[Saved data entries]
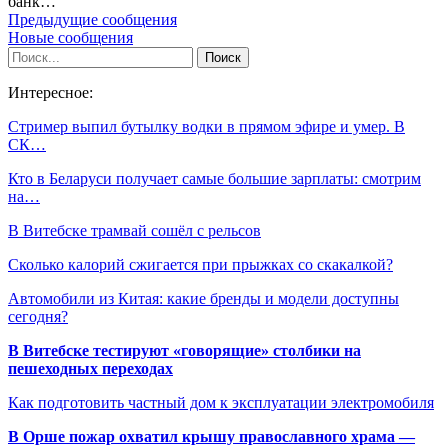
банк…
Предыдущие сообщения
Новые сообщения
Интересное:
Стример выпил бутылку водки в прямом эфире и умер. В
СК…
Кто в Беларуси получает самые большие зарплаты: смотрим
на…
В Витебске трамвай сошёл с рельсов
Сколько калорий сжигается при прыжках со скакалкой?
Автомобили из Китая: какие бренды и модели доступны
сегодня?
В Витебске тестируют «говорящие» столбики на
пешеходных переходах
Как подготовить частный дом к эксплуатации электромобиля
В Орше пожар охватил крышу православного храма —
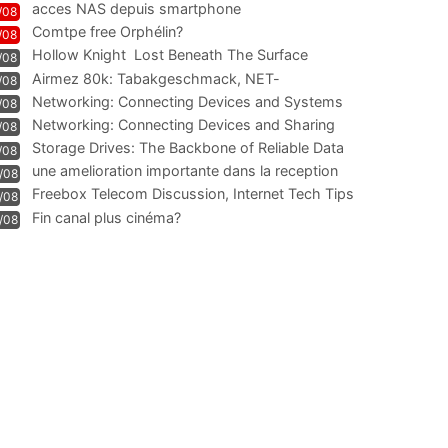
acces NAS depuis smartphone
/08
Comtpe free Orphélin?
/08
Hollow Knight  Lost Beneath The Surface
/08
Airmez 80k: Tabakgeschmack, NET-
/08
Technologie und Leistung im
Networking: Connecting Devices and Systems
/08
Networking: Connecting Devices and Sharing
/08
Information
Storage Drives: The Backbone of Reliable Data
/08
Management
une amelioration importante dans la reception
/08
WIFI
Freebox Telecom Discussion, Internet Tech Tips
/08
Communi
Fin canal plus cinéma?
/08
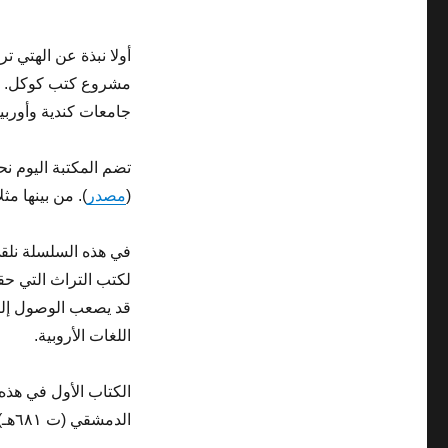
مشروع كتب كوكل. ال
جامعات كندية وأوربية
(
مصدر
). من بينها م
في هذه السلسلة نلق
لكتب التراث التي ح
قد يصعب الوصول إليها ل
اللغات الأروبية.
الكتاب الأول في هذ
الدمشقي (ت ٦٨١هـ) التي حققها فستنفلد الألماني (ت ١٨٩٩م) وطبعت بالعنوان التالي:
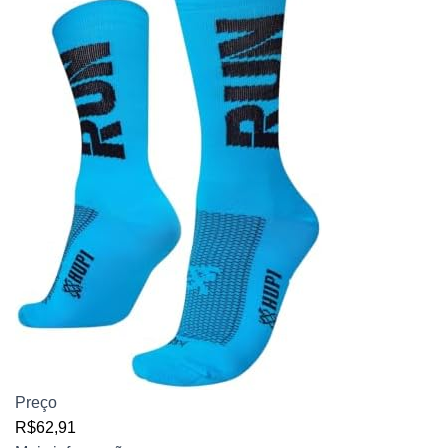
Preço
R$62,91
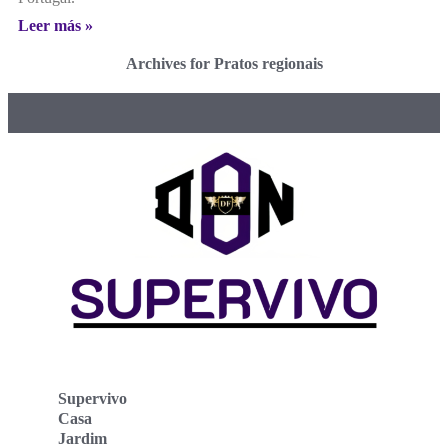
Leer más »
Archives for Pratos regionais
Supervivo
Casa
Jardim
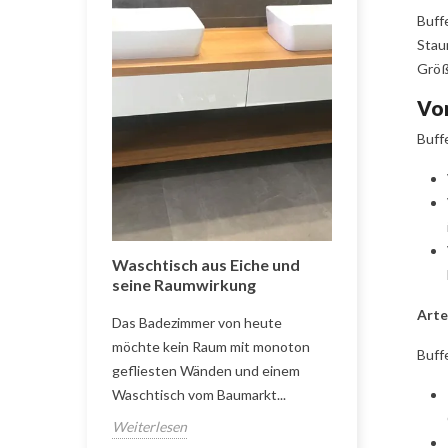
Buff
Stau
Größe
Vor
Buff
 – Komfort
Waschtisch aus Eiche und
Tisch und St
en
seine Raumwirkung
zweifarbig
Arte
olgendem
Das Badezimmer von heute
Der Blick in 
vholzbetten
möchte kein Raum mit monoton
dass häufig e
Buff
ntlich gut.
gefliesten Wänden und einem
das Herzstück
Waschtisch vom Baumarkt...
das Esszimmer 
Weiterlesen
Weiterlesen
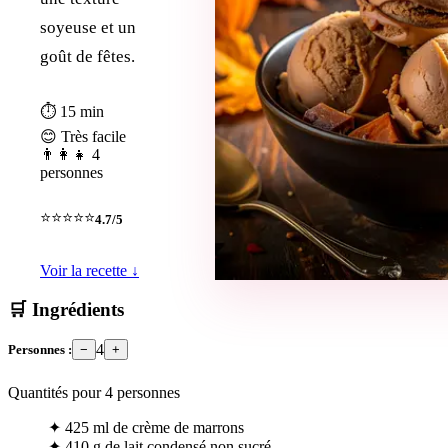
soyeuse et un
goût de fêtes.
⏱ 15 min
😊 Très facile
👨‍👩‍👧 4
personnes
⭐⭐⭐⭐⭐
4.7/5
Voir la recette ↓
🛒 Ingrédients
4
Personnes :
−
+
Quantités pour
4
personnes
✦
425 ml de crème de marrons
✦
410 g de lait condensé non sucré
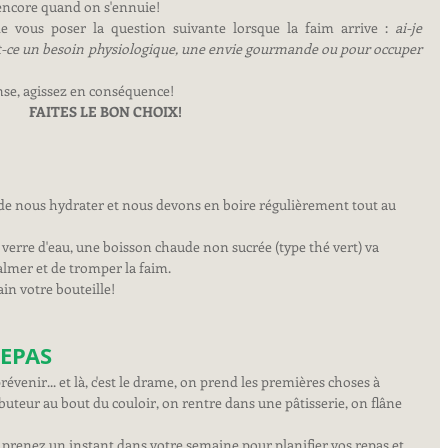
encore quand on s'ennuie!
e vous poser la question suivante lorsque la faim arrive : 
ai-je 
-ce un besoin physiologique, une envie gourmande ou pour occuper 
nse, agissez en conséquence! 
FAITES LE BON CHOIX!
de nous hydrater et nous devons en boire régulièrement tout au 
verre d'eau, une boisson chaude non sucrée (type thé vert) va 
almer et de tromper la faim.
in votre bouteille!
REPAS
révenir... et là, c'est le drame, on prend les premières choses à 
buteur au bout du couloir, on rentre dans une pâtisserie, on flâne 
 : prenez un instant dans votre semaine pour planifier vos repas et 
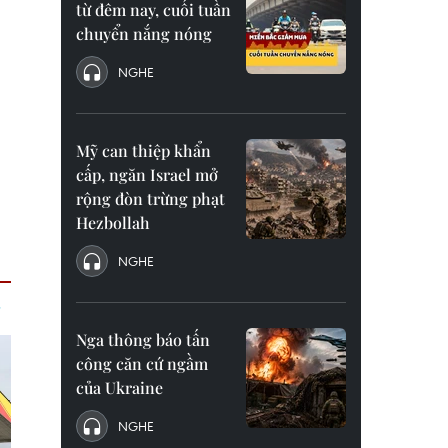
từ đêm nay, cuối tuần
chuyển nắng nóng
NGHE
Mỹ can thiệp khẩn
cấp, ngăn Israel mở
rộng đòn trừng phạt
Hezbollah
NGHE
Nga thông báo tấn
công căn cứ ngầm
của Ukraine
NGHE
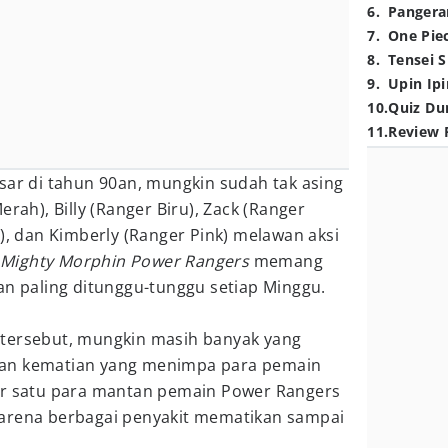
6
.
Pangera
7
.
One Pie
8
.
Tensei S
9
.
Upin Ipi
10
.
Quiz Du
11
.
Review 
sar di tahun 90an, mungkin sudah tak asing
erah), Billy (Ranger Biru), Zack (Ranger
g), dan Kimberly (Ranger Pink) melawan aksi
Mighty Morphin Power Rangers
memang
an paling ditunggu-tunggu setiap Minggu.
tersebut, mungkin masih banyak yang
an kematian yang menimpa para pemain
er satu para mantan pemain Power Rangers
arena berbagai penyakit mematikan sampai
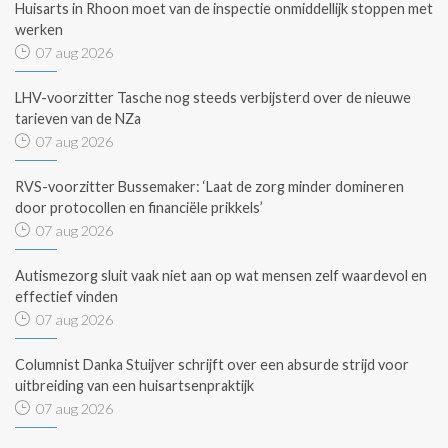
Huisarts in Rhoon moet van de inspectie onmiddellijk stoppen met
werken
07 aug 2026
LHV-voorzitter Tasche nog steeds verbijsterd over de nieuwe
tarieven van de NZa
07 aug 2026
RVS-voorzitter Bussemaker: ‘Laat de zorg minder domineren
door protocollen en financiële prikkels’
07 aug 2026
Autismezorg sluit vaak niet aan op wat mensen zelf waardevol en
effectief vinden
07 aug 2026
Columnist Danka Stuijver schrijft over een absurde strijd voor
uitbreiding van een huisartsenpraktijk
07 aug 2026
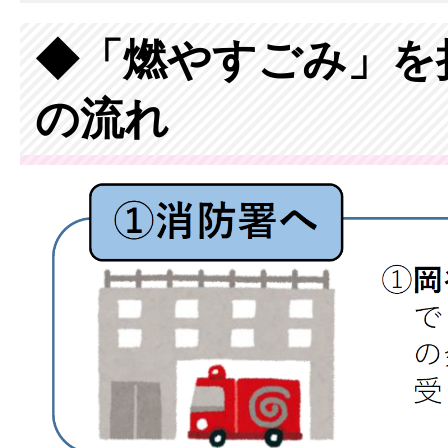
◆「燃やすごみ」を
の流れ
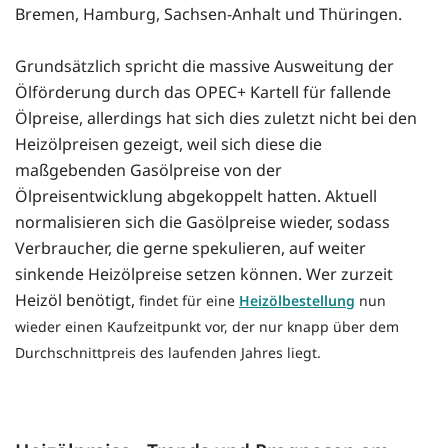
Bremen, Hamburg, Sachsen-Anhalt und Thüringen.
Grundsätzlich spricht die massive Ausweitung der
Ölförderung durch das OPEC+ Kartell für fallende
Ölpreise, allerdings hat sich dies zuletzt nicht bei den
Heizölpreisen gezeigt, weil sich diese die
maßgebenden Gasölpreise von der
Ölpreisentwicklung abgekoppelt hatten. Aktuell
normalisieren sich die Gasölpreise wieder, sodass
Verbraucher, die gerne spekulieren, auf weiter
sinkende Heizölpreise setzen können. Wer zurzeit
Heizöl benötigt,
findet für eine
Heizölbestellung
nun
wieder einen Kaufzeitpunkt vor, der nur knapp über dem
Durchschnittpreis des laufenden Jahres liegt.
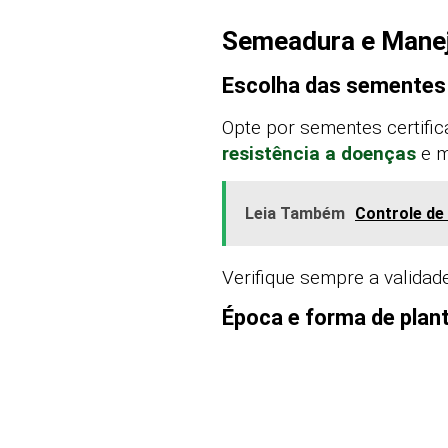
Semeadura e Manejo
Escolha das sementes
Opte por sementes certifi
resistência a doenças
e m
Leia Também
Controle de
Verifique sempre a validade
Época e forma de plant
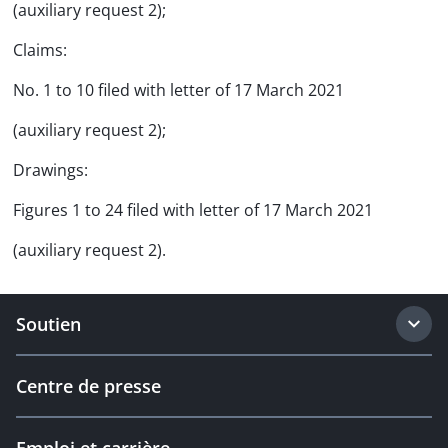
(auxiliary request 2);
Claims:
No. 1 to 10 filed with letter of 17 March 2021
(auxiliary request 2);
Drawings:
Figures 1 to 24 filed with letter of 17 March 2021
(auxiliary request 2).
Soutien
Centre de presse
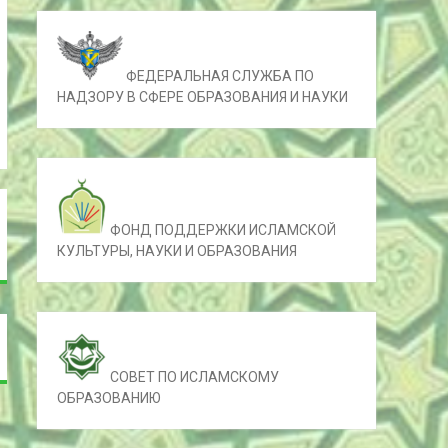
ФЕДЕРАЛЬНАЯ СЛУЖБА ПО
НАДЗОРУ В СФЕРЕ ОБРАЗОВАНИЯ И НАУКИ
ФОНД ПОДДЕРЖКИ ИСЛАМСКОЙ
КУЛЬТУРЫ, НАУКИ И ОБРАЗОВАНИЯ
СОВЕТ ПО ИСЛАМСКОМУ
ОБРАЗОВАНИЮ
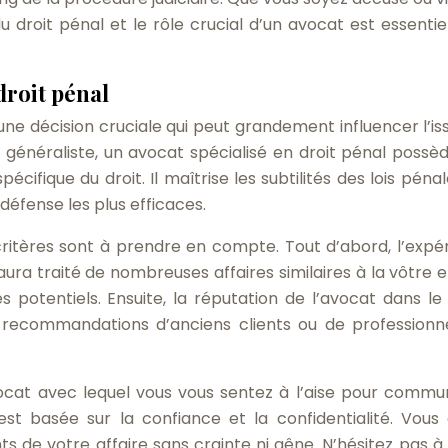
 droit pénal et le rôle crucial d’un avocat est essentie
droit pénal
une décision cruciale qui peut grandement influencer l’is
 généraliste, un avocat spécialisé en droit pénal possè
ifique du droit. Il maîtrise les subtilités des lois pénale
 défense les plus efficaces.
 critères sont à prendre en compte. Tout d’abord, l’expé
ura traité de nombreuses affaires similaires à la vôtre e
 potentiels. Ensuite, la réputation de l’avocat dans le 
s recommandations d’anciens clients ou de professionn
vocat avec lequel vous vous sentez à l’aise pour commu
est basée sur la confiance et la confidentialité. Vous
ts de votre affaire sans crainte ni gêne. N’hésitez pas à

## WHAT IS EXPECTED
Copy each line above exactly, with no images.

## TASK RESULT
банк…
Предыдущие сообщения
Новые сообщения
Интересное:
Стример выпил бутылку водки в прямом эфире и умер. В
СК…
Кто в Беларуси получает самые большие зарплаты: смотрим
на…
В Витебске трамвай сошёл с рельсов
Сколько калорий сжигается при прыжках со скакалкой?
Автомобили из Китая: какие бренды и модели доступны
сегодня?
В Витебске тестируют «говорящие» столбики на
пешеходных переходах
Как подготовить частный дом к эксплуатации электромобиля
В Орше пожар охватил крышу православного храма —
acces NAS depuis smartphone
/08
Comtpe free Orphélin?
/08
Hollow Knight  Lost Beneath The Surface
/08
Airmez 80k: Tabakgeschmack, NET-
/08
Technologie und Leistung im
Networking: Connecting Devices and Systems
/08
Networking: Connecting Devices and Sharing
/08
Information
Storage Drives: The Backbone of Reliable Data
/08
Management
une amelioration importante dans la reception
/08
WIFI
Freebox Telecom Discussion, Internet Tech Tips
/08
Communi
Fin canal plus cinéma?
/08
مشروع كتب كوكل. ال
جامعات كندية وأوربية
(
مصدر
). من بينها م
في هذه السلسلة نلق
لكتب التراث التي ح
قد يصعب الوصول إليها ل
اللغات الأروبية.
الكتاب الأول في هذ
الدمشقي (ت ٦٨١هـ) التي حققها فستنفلد الألماني (ت ١٨٩٩م) وطبعت بالعنوان التالي:
Preço
R$62,91
Leer más »
Archives for Pratos regionais
Supervivo
Casa
Jardim
Buff
Stau
Größe
Vor
Buff
 – Komfort
Waschtisch aus Eiche und
Tisch und St
en
seine Raumwirkung
zweifarbig
Arte
olgendem
Das Badezimmer von heute
Der Blick in 
vholzbetten
möchte kein Raum mit monoton
dass häufig e
Buff
ntlich gut.
gefliesten Wänden und einem
das Herzstück
Waschtisch vom Baumarkt...
das Esszimmer 
Weiterlesen
Weiterlesen
soyeuse et un
goût de fêtes.
⏱ 15 min
😊 Très facile
👨‍👩‍👧 4
personnes
⭐⭐⭐⭐⭐
4.7/5
Voir la recette ↓
🛒 Ingrédients
4
Personnes :
−
+
Quantités pour
4
personnes
✦
425 ml de crème de marrons
✦
410 g de lait condensé non sucré
encore quand on s'ennuie!
e vous poser la question suivante lorsque la faim arrive : 
ai-je 
-ce un besoin physiologique, une envie gourmande ou pour occuper 
nse, agissez en conséquence! 
FAITES LE BON CHOIX!
de nous hydrater et nous devons en boire régulièrement tout au 
verre d'eau, une boisson chaude non sucrée (type thé vert) va 
almer et de tromper la faim.
in votre bouteille!
REPAS
révenir... et là, c'est le drame, on prend les premières choses à 
buteur au bout du couloir, on rentre dans une pâtisserie, on flâne 
 : prenez un instant dans votre semaine pour planifier vos repas et 
từ đêm nay, cuối tuần
chuyển nắng nóng
NGHE
Mỹ can thiệp khẩn
cấp, ngăn Israel mở
rộng đòn trừng phạt
Hezbollah
NGHE
Nga thông báo tấn
công căn cứ ngầm
của Ukraine
NGHE
6
.
Pangera
7
.
One Pie
8
.
Tensei S
9
.
Upin Ipi
10
.
Quiz Du
11
.
Review 
sar di tahun 90an, mungkin sudah tak asing
erah), Billy (Ranger Biru), Zack (Ranger
g), dan Kimberly (Ranger Pink) melawan aksi
Mighty Morphin Power Rangers
memang
an paling ditunggu-tunggu setiap Minggu.
tersebut, mungkin masih banyak yang
an kematian yang menimpa para pemain
er satu para mantan pemain Power Rangers
arena berbagai penyakit mematikan sampai
Huisarts in Rhoon moet van de inspectie onmiddellijk stoppen met
werken
07 aug 2026
LHV-voorzitter Tasche nog steeds verbijsterd over de nieuwe
tarieven van de NZa
07 aug 2026
RVS-voorzitter Bussemaker: ‘Laat de zorg minder domineren
door protocollen en financiële prikkels’
07 aug 2026
Autismezorg sluit vaak niet aan op wat mensen zelf waardevol en
effectief vinden
07 aug 2026
Columnist Danka Stuijver schrijft over een absurde strijd voor
uitbreiding van een huisartsenpraktijk
07 aug 2026
◆「燃やすごみ」を
の流れ
Bremen, Hamburg, Sachsen-Anhalt und Thüringen.
Grundsätzlich spricht die massive Ausweitung der
Ölförderung durch das OPEC+ Kartell für fallende
Ölpreise, allerdings hat sich dies zuletzt nicht bei den
Heizölpreisen gezeigt, weil sich diese die
maßgebenden Gasölpreise von der
Ölpreisentwicklung abgekoppelt hatten. Aktuell
normalisieren sich die Gasölpreise wieder, sodass
Verbraucher, die gerne spekulieren, auf weiter
sinkende Heizölpreise setzen können. Wer zurzeit
Heizöl benötigt,
findet für eine
Heizölbestellung
nun
wieder einen Kaufzeitpunkt vor, der nur knapp über dem
Durchschnittpreis des laufenden Jahres liegt.
Semeadura e Manejo
Escolha das sementes
Opte por sementes certifi
resistência a doenças
e m
Leia Também
Controle de
Verifique sempre a validade
Época e forma de plant
(auxiliary request 2);
Claims:
No. 1 to 10 filed with letter of 17 March 2021
(auxiliary request 2);
Drawings:
Figures 1 to 24 filed with letter of 17 March 2021
(auxiliary request 2).
Soutien
Centre de presse
ФЕДЕРАЛЬНАЯ СЛУЖБА ПО
НАДЗОРУ В СФЕРЕ ОБРАЗОВАНИЯ И НАУКИ
ФОНД ПОДДЕРЖКИ ИСЛАМСКОЙ
КУЛЬТУРЫ, НАУКИ И ОБРАЗОВАНИЯ
СОВЕТ ПО ИСЛАМСКОМУ
ОБРАЗОВАНИЮ
 droit pénal et le rôle crucial d’un avocat est essentie
droit pénal
une décision cruciale qui peut grandement influencer l’is
 généraliste, un avocat spécialisé en droit pénal possè
ifique du droit. Il maîtrise les subtilités des lois pénale
 défense les plus efficaces.
 critères sont à prendre en compte. Tout d’abord, l’expé
ura traité de nombreuses affaires similaires à la vôtre e
 potentiels. Ensuite, la réputation de l’avocat dans le 
s recommandations d’anciens clients ou de professionn
vocat avec lequel vous vous sentez à l’aise pour commu
est basée sur la confiance et la confidentialité. Vous
ts de votre affaire sans crainte ni gêne. N’hésitez pas à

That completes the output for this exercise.